Right. So there's no structural kind of shift we are seeing in employee cost base?
We dealt with that almost about 2 or 3 years ago.
Right. So no further kind of in our view, right?
No, no.
Advait, does that answer your question?
Yes.
We'll take our next question from the line of [ Rajesh Joshi from ChrysCapital ].
Yes, there has been a noticeable jump in margins, especially for the rating business in Q4. Q4, I think margins have been close to 45-odd percent. So what has been driving this margin expansion? And is this sustainable going forward? That would be my question.

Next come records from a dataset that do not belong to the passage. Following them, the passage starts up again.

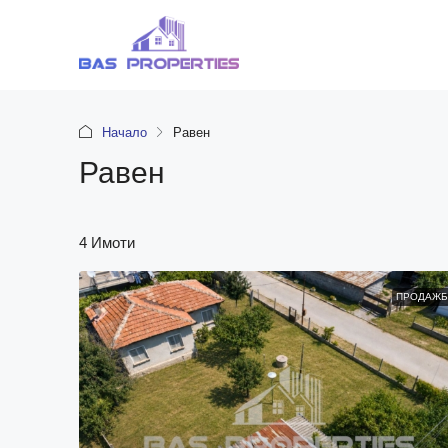
Начало
Равен
Равен
4 Имоти
ПРОДАЖБ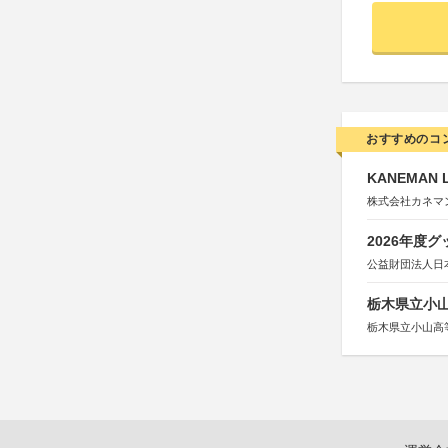
おすすめのコ
KANEMAN 
株式会社カネマ
2026年度
公益財団法人日
栃木県立小
栃木県立小山高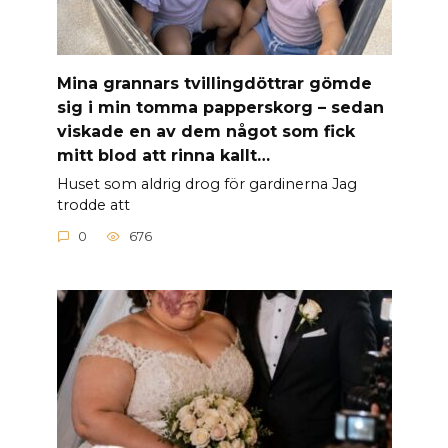
Mina grannars tvillingdöttrar gömde
sig i min tomma papperskorg – sedan
viskade en av dem något som fick
mitt blod att rinna kallt…
Huset som aldrig drog för gardinerna Jag
trodde att
0
676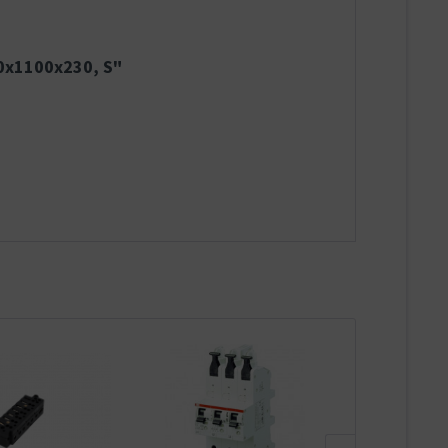
50x1100x230, S"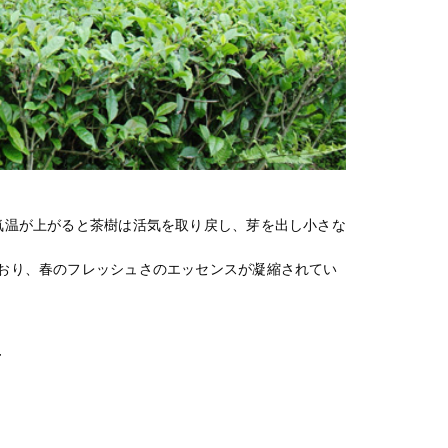
気温が上がると茶樹は活気を取り戻し、芽を出し小さな
おり、春のフレッシュさのエッセンスが凝縮されてい
T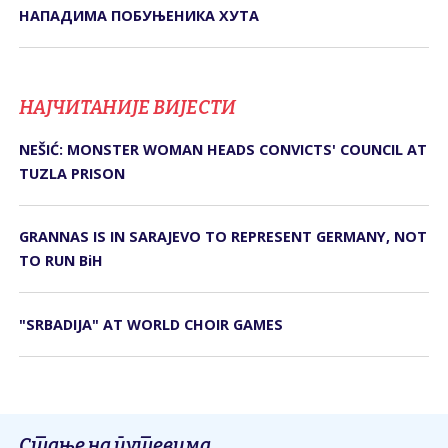
НАПАДИМА ПОБУЊЕНИКА ХУТА
НАЈЧИТАНИЈЕ ВИЈЕСТИ
NEŠIĆ: MONSTER WOMAN HEADS CONVICTS' COUNCIL AT
TUZLA PRISON
GRANNAS IS IN SARAJEVO TO REPRESENT GERMANY, NOT
TO RUN BiH
"SRBADIJA" AT WORLD CHOIR GAMES
Стање на путевима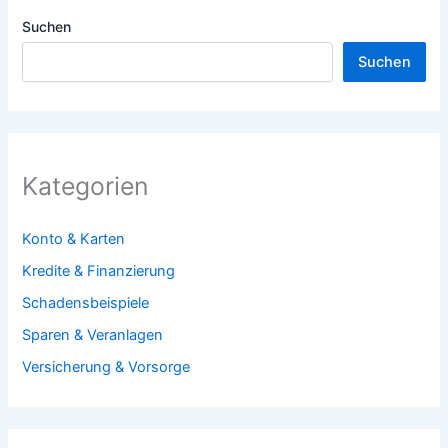
Suchen
Suchen
Kategorien
Konto & Karten
Kredite & Finanzierung
Schadensbeispiele
Sparen & Veranlagen
Versicherung & Vorsorge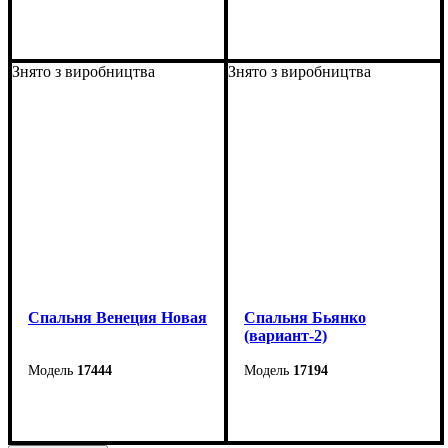
Знято з виробництва
Знято з виробництва
Спальня Венеция Новая
Спальня Бьянко
(вариант-2)
17444
17194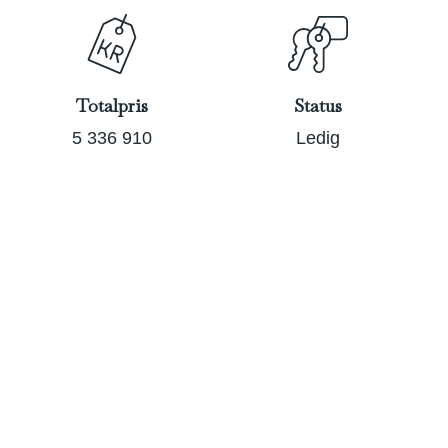
Totalpris
Status
5 336 910
Ledig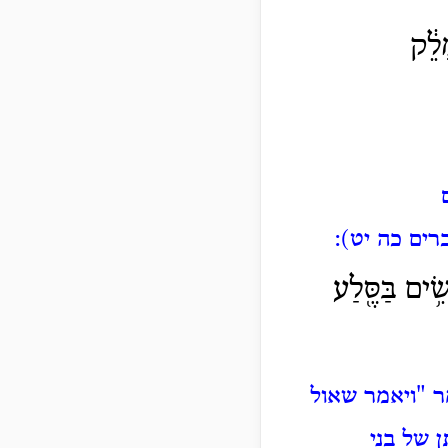
ָלֵ֔ק
ים כה יט):
ִׂ֥ים בַּסֶּ֖לַע
ר "ויאמר שאול
 של בני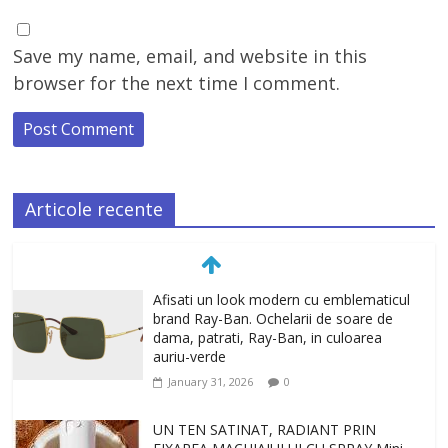
Save my name, email, and website in this
browser for the next time I comment.
Articole recente
UN TEN SATINAT, RADIANT PRIN
FIXAREA MACHIAJULUI CU SPRAY Mini
Dewy Set Anastasia Beverly Hills
January 27, 2026
0
TEN INGRIJIT, CURAT SI REVITALIZAT.
GELUL DE CURATARE CeraVe CU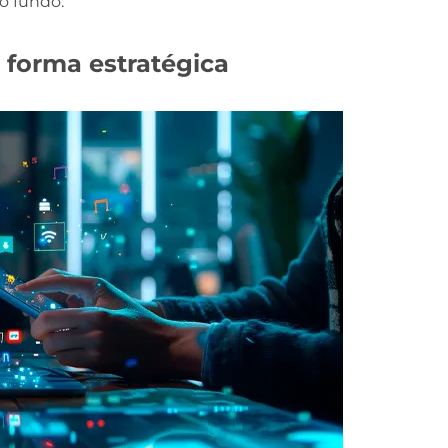
o fundo.
e forma estratégica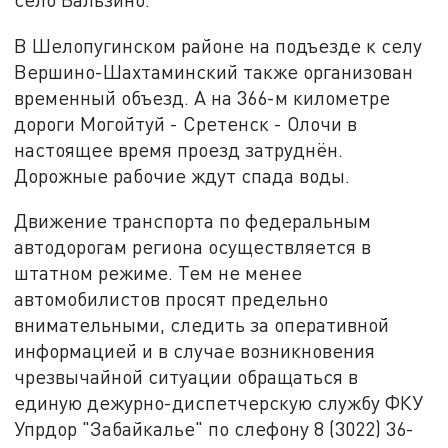
В Шелопугинском районе на подъезде к селу
Вершино-Шахтаминский также организован
временный объезд. А на 366-м километре
дороги Могойтуй - Сретенск - Олочи в
настоящее время проезд затруднён.
Дорожные рабочие ждут спада воды.
Движение транспорта по федеральным
автодорогам региона осуществляется в
штатном режиме. Тем не менее
автомобилистов просят предельно
внимательными, следить за оперативной
информацией и в случае возникновения
чрезвычайной ситуации обращаться в
единую дежурно-диспетчерскую службу ФКУ
Упрдор "Забайкалье" по слефону 8 (3022) 36-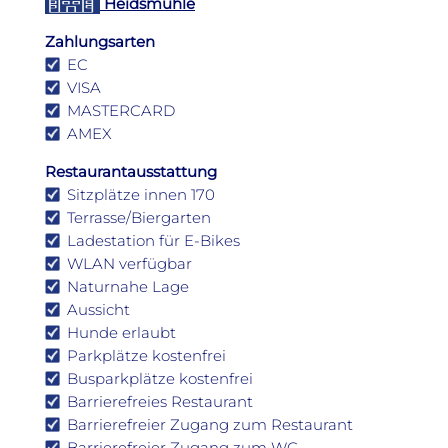
Heidsmühle
Zahlungsarten
EC
VISA
MASTERCARD
AMEX
Restaurantausstattung
Sitzplätze innen 170
Terrasse/Biergarten
Ladestation für E-Bikes
WLAN verfügbar
Naturnahe Lage
Aussicht
Hunde erlaubt
Parkplätze kostenfrei
Busparkplätze kostenfrei
Barrierefreies Restaurant
Barrierefreier Zugang zum Restaurant
Barrierefreier Zugang zum WC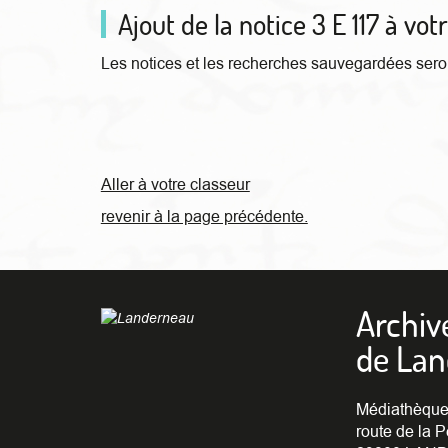
Ajout de la notice 3 E 117 à vot
Les notices et les recherches sauvegardées seron
Aller à votre classeur
revenir à la page précédente.
Archiv
de La
Médiathèque
route de la P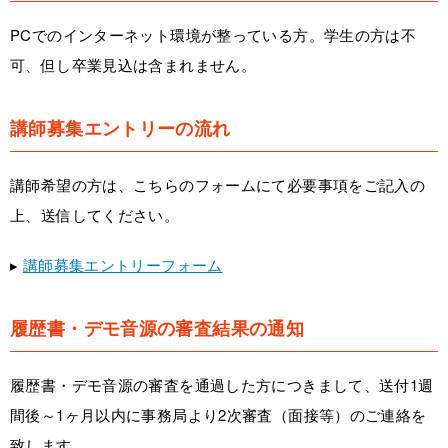
PCでのインターネット環境が整っている方。学生の方は不
可、但し卒業見込は含まれません。
講師募集エントリーの流れ
講師希望の方は、こちらのフォームにて必要事項をご記入の
上、送信してください。
▸
講師募集エントリーフォーム
履歴書・デモ音源の審査結果の通知
履歴書・デモ音源の審査を通過した方につきまして、送付1週
間後～1ヶ月以内に事務局より2次審査（面接等）のご連絡を
致します。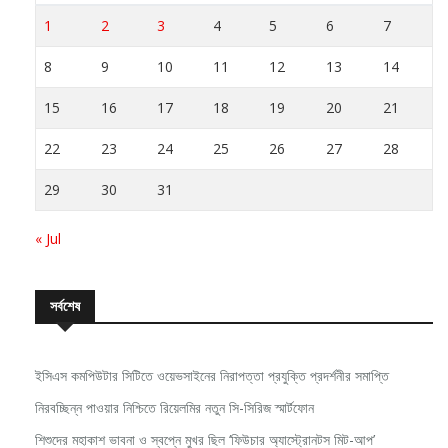
1
2
3
4
5
6
7
8
9
10
11
12
13
14
15
16
17
18
19
20
21
22
23
24
25
26
27
28
29
30
31
« Jul
সর্বশেষ
ইসিএস কমপিউটার সিটিতে ওয়েভসাইনের নিরাপত্তা প্রযুক্তি প্রদর্শনীর সমাপ্তি
নিরবচ্ছিন্ন পাওয়ার নিশ্চিতে রিয়েলমির নতুন সি-সিরিজ স্মার্টফোন
শিশুদের মহাকাশ ভাবনা ও স্বপ্নে মুখর ছিল ‘ফিউচার অ্যাস্ট্রোনটস মিট-আপ’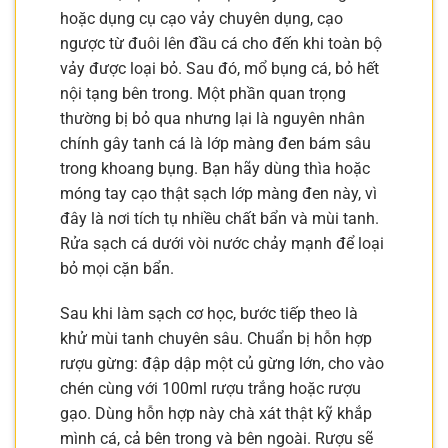
hoặc dụng cụ cạo vảy chuyên dụng, cạo
ngược từ đuôi lên đầu cá cho đến khi toàn bộ
vảy được loại bỏ. Sau đó, mổ bụng cá, bỏ hết
nội tạng bên trong. Một phần quan trọng
thường bị bỏ qua nhưng lại là nguyên nhân
chính gây tanh cá là lớp màng đen bám sâu
trong khoang bụng. Bạn hãy dùng thìa hoặc
móng tay cạo thật sạch lớp màng đen này, vì
đây là nơi tích tụ nhiều chất bẩn và mùi tanh.
Rửa sạch cá dưới vòi nước chảy mạnh để loại
bỏ mọi cặn bẩn.
Sau khi làm sạch cơ học, bước tiếp theo là
khử mùi tanh chuyên sâu. Chuẩn bị hỗn hợp
rượu gừng: đập dập một củ gừng lớn, cho vào
chén cùng với 100ml rượu trắng hoặc rượu
gạo. Dùng hỗn hợp này chà xát thật kỹ khắp
mình cá, cả bên trong và bên ngoài. Rượu sẽ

Yes. I think whenever we talk about margins, we look at the full year. So we will not specifically ask you to look at Q4 as a particular quarter and make a judgment on the margins. Yes, the margins, as Ramnath had mentioned earlier, we have seen a consistent growth in margin, and that's largely because of the revenue growth that we have seen over the last 2 to 3 years. And that -- and plus the operating leverage that has kicked in because of the technology investment. But it's largely a revenue-driven business. If we are able to continue to deliver that kind of revenue growth, I'm sure margins can expand.
We'll take a follow-up question from the line of Vishruti from Thinqwise Wealth Managers.
Even though the bond market didn't grow so well, the margins from IRA were pretty good. So what justifies the differentiation or the improvement in margins and the contribution of revenue from this segment?
Sorry, I didn't understand the question. Can you repeat the question?
Yes...
Vishruti, use your handset, please?
Sure. So my question is even though the bond market didn't do so well, the margins that came in from the by your company sounded pretty good. So what was the differentiator that led to better margins.
As I said earlier, we have been looking at actually operating efficiencies quite closely over the last few years and partly through tech intervention and partly through process improvements. That on the one side, fairly disciplined cost management and of course, improved pricing framework, which gives us transactions which essentially are quite high yielding and remunerative.
So it's a mix of both, actually, both levers on the revenue side and on the cost side. I think both are working well together, and that is what is actually contributing to improvement in margins, and that's been fairly consistent over the last 2 or 3 years.
So there's been an increase in prices.
Sorry, increase in what?
Increase in prices.
So we keep revisiting our pricing framework to -- as I said, there are certain segments we deliberately choose to stay away from. There are certain segments which receive a lot of attention. And naturally, pricing framework is something that's actually revisited periodically by us, which is very similar to what every other business does anyway. So ours is not an exception.
[Operator Instructions] As there are no further questions, this brings to an end of the call. Ladies and gentlemen, on behalf of ICRA management, that concludes this conference call. I thank all the participants for joining us. Thank you once again.